The Hang Seng Index and MSCI China Index are trading at 9.4x and 9.5x 12-month forward earnings, respectively, representing steep valuation discounts to the MSCI World’s 20x forward P/E and S&P 500’s 21.7x forward P/E.

We expect broader-than-expected policy stimulus could support a near-term tactical rally of mainland China and Hong Kong stocks like the market rebound in April-May 2024. However, the sustainability of the tactical rally will depend on the improvement in activity data and earnings momentum following the policy announcement.

We like quality Chinese state-owned enterprises paying high dividends, blue chip internet leaders with solid earnings and big valuation discounts to their global peers.

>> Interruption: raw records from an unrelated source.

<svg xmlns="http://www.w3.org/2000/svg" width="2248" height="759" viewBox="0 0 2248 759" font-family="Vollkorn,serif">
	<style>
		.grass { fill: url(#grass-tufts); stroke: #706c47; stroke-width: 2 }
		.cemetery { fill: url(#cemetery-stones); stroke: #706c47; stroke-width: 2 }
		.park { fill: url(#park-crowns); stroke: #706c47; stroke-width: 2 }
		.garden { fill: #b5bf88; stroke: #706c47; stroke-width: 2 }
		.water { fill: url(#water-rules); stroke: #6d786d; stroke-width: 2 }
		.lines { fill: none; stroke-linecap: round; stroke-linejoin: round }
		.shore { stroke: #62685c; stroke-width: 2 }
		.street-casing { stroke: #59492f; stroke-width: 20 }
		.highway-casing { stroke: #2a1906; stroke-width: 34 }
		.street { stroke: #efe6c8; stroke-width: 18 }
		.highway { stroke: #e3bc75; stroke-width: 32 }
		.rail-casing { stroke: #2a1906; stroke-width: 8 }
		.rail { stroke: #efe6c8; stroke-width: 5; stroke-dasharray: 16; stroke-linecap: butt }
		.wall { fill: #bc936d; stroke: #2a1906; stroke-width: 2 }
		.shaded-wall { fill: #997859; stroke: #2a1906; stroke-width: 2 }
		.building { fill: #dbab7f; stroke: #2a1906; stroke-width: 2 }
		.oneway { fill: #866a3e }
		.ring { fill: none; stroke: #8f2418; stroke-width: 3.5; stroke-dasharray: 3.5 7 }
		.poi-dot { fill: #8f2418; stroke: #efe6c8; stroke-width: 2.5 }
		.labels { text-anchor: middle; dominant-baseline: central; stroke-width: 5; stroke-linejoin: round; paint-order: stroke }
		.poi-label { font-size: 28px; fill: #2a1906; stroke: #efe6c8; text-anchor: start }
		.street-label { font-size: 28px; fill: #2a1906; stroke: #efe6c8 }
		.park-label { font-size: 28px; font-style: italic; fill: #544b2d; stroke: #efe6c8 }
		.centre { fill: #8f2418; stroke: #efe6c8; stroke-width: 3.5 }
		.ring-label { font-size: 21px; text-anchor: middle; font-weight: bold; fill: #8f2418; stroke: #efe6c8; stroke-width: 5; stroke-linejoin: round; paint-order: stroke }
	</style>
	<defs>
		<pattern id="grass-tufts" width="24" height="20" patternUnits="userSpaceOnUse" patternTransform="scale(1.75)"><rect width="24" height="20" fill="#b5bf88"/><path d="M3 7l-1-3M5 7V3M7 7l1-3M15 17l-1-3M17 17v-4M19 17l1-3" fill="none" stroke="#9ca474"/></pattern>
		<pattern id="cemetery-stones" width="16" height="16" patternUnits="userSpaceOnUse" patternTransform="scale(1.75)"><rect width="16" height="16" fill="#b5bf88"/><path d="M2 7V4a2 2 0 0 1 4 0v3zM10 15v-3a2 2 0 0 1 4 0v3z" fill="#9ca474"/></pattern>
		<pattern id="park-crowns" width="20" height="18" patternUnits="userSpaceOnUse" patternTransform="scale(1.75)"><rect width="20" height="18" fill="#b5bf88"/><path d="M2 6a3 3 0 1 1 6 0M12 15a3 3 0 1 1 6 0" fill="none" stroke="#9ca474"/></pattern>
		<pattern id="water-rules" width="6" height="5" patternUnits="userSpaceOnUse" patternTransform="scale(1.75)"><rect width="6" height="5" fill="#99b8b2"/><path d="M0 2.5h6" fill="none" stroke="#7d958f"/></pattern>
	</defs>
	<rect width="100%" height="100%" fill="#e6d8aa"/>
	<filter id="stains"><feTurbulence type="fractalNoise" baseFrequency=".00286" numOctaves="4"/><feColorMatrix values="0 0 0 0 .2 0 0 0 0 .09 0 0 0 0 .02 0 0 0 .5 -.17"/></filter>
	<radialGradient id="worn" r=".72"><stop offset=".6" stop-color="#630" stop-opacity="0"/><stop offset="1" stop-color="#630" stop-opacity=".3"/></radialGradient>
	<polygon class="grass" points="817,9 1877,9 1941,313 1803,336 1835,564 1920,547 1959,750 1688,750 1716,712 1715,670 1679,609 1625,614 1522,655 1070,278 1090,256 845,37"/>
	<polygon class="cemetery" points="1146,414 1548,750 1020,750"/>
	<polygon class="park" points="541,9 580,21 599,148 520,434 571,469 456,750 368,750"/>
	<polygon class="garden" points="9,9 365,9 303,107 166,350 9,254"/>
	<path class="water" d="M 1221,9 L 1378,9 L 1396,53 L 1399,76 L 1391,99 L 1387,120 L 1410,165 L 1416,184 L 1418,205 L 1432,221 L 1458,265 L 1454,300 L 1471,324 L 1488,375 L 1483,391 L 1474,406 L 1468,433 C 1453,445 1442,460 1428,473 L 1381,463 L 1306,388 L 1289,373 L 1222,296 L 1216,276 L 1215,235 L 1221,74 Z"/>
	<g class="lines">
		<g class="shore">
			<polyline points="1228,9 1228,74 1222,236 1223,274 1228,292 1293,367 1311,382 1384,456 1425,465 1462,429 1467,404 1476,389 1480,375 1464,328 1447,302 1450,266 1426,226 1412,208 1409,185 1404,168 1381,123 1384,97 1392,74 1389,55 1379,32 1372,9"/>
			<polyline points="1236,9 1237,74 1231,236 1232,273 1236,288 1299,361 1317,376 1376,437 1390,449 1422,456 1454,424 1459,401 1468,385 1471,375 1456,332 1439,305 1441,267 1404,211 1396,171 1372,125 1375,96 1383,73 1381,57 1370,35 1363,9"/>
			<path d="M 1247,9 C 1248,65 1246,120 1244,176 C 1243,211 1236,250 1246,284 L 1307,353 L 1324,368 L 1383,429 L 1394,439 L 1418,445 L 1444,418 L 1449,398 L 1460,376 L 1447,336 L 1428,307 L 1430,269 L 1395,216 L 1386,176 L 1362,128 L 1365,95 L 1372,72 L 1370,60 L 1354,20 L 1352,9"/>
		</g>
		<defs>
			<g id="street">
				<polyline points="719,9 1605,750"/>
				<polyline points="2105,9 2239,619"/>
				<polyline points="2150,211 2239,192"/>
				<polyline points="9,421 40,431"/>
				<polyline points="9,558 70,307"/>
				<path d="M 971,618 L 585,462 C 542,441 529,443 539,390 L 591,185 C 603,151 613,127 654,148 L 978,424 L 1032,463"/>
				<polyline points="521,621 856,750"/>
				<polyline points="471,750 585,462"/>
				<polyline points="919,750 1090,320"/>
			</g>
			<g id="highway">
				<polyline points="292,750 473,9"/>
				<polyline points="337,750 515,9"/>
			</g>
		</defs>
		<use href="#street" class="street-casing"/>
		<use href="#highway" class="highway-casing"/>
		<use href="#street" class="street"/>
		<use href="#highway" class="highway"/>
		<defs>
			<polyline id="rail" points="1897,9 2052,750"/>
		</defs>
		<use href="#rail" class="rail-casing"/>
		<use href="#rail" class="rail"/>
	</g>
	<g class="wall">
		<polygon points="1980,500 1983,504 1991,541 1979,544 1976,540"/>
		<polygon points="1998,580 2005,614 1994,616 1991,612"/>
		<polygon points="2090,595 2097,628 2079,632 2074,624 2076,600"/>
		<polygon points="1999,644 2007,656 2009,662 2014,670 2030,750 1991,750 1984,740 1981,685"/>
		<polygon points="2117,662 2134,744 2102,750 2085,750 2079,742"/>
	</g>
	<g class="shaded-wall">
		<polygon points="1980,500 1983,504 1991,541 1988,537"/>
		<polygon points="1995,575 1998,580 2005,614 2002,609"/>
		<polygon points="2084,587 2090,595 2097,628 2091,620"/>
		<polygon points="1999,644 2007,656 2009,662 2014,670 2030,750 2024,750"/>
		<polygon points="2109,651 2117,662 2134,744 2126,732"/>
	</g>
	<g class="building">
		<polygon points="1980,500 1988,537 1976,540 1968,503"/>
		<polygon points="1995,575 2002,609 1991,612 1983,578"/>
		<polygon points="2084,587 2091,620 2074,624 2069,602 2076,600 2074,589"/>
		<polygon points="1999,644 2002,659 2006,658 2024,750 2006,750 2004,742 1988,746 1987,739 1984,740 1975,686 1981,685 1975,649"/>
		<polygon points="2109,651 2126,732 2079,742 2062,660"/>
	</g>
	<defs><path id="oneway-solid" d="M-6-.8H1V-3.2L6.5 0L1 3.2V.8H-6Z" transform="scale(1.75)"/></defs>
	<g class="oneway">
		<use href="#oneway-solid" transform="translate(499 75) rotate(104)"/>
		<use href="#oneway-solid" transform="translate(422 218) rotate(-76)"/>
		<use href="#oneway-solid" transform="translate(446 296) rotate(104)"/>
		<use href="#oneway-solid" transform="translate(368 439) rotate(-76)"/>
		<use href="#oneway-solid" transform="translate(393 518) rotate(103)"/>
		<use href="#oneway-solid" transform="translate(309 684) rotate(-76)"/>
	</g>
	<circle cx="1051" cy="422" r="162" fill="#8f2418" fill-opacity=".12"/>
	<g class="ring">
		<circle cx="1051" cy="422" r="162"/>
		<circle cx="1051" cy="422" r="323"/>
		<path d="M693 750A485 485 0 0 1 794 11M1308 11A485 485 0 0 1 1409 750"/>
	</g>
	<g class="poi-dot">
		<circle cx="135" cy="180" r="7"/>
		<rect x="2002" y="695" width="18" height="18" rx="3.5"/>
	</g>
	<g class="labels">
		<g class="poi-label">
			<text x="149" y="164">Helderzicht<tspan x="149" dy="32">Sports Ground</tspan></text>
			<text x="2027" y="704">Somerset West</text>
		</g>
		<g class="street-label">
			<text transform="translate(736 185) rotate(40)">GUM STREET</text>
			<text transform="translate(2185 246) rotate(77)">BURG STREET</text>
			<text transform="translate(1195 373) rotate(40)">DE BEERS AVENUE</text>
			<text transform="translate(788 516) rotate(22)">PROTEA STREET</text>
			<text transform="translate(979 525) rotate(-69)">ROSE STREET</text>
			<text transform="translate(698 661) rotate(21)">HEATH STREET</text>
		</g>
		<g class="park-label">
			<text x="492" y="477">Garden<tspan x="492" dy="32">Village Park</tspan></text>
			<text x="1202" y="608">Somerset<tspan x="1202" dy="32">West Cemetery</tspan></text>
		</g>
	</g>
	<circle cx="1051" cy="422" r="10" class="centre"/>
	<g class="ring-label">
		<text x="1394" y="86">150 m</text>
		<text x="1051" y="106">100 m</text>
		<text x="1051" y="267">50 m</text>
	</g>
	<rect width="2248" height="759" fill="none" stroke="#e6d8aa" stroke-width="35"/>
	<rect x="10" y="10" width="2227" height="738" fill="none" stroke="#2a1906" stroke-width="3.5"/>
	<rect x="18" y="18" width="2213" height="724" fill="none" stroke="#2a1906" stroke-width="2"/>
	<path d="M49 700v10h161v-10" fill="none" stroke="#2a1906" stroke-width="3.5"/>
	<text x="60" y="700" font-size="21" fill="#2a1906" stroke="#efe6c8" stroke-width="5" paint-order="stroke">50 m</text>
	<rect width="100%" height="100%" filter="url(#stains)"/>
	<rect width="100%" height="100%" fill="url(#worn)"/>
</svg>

In Hong Kong, we favour undervalued high dividend stocks in the insurance, telecom, and utilities sectors and select oversold property developers with strong balance sheets.

John Woods, CIO, Asia
Homin Lee, senior macro strategist

Lombard Odier

John Woods

We await the outcome of the US elections to reassess our fundamentally cautious outlook and investment positioning on China.

We currently hold no tactical investments in Chinese assets and keep portfolio allocations at strategic levels. Within emerging market equities, we keep China allocations in line with MSCI indices and focus on listing market and sector selection.

Far more will be needed to change our cautious assessment of China’s medium- to long-term economic trajectory. The most immediate challenge is to stabilise the real estate market, which continues to struggle under falling prices and a glut of unsold or unfinished homes.

Homin Lee

While the latest policy announcements could induce more state-owned enterprises to absorb some excess housing inventory, households’ demand for housing loans remains extremely weak due to accelerating falls in house prices and lingering doubts about developers.

For more risk-tolerant investors keen to increase exposure to Chinese assets in the interim, several areas may be considered on a tactical investment horizon. Consumer discretionary and communication services stocks listed on the Hong Kong market, as well as selected luxury and mining stocks may be worth considering.

Even if China’s medium-term outlook remains mixed, additional stimulus measures, or a positive turnaround in real estate demand could push these stocks higher. In the same vein, investors could also consider non-Chinese assets with significant exposure to the Chinese economy.